(Collected data entries)
+++
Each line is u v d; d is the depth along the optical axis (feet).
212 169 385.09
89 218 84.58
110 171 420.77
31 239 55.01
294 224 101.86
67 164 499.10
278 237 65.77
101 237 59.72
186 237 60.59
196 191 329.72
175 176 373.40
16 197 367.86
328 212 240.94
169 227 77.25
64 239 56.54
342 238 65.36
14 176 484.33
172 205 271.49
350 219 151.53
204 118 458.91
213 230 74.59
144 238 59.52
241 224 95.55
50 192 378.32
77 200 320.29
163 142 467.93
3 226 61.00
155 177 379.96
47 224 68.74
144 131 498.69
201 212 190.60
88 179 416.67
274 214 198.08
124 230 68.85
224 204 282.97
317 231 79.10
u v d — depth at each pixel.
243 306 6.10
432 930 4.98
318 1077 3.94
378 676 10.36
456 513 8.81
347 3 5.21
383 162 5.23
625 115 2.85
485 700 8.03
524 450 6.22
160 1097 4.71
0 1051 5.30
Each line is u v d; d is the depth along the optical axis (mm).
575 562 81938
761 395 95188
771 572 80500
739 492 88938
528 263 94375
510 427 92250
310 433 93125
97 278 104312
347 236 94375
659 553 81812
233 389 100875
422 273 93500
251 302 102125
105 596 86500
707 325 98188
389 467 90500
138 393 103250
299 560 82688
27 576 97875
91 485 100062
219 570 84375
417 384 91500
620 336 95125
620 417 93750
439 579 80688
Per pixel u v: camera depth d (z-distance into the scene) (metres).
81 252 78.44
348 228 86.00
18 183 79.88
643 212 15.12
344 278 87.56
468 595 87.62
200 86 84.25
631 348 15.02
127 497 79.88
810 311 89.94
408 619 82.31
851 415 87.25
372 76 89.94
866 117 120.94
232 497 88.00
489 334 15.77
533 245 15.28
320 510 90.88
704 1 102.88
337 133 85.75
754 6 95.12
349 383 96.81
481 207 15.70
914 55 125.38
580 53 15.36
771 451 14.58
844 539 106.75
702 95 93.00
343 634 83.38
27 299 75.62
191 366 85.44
+++
**What you should do:**
In the lines above, find each one with "pixel" and list it.

**Result of the task:**
u v d — depth at each pixel.
Per pixel u v: camera depth d (z-distance into the scene) (metres).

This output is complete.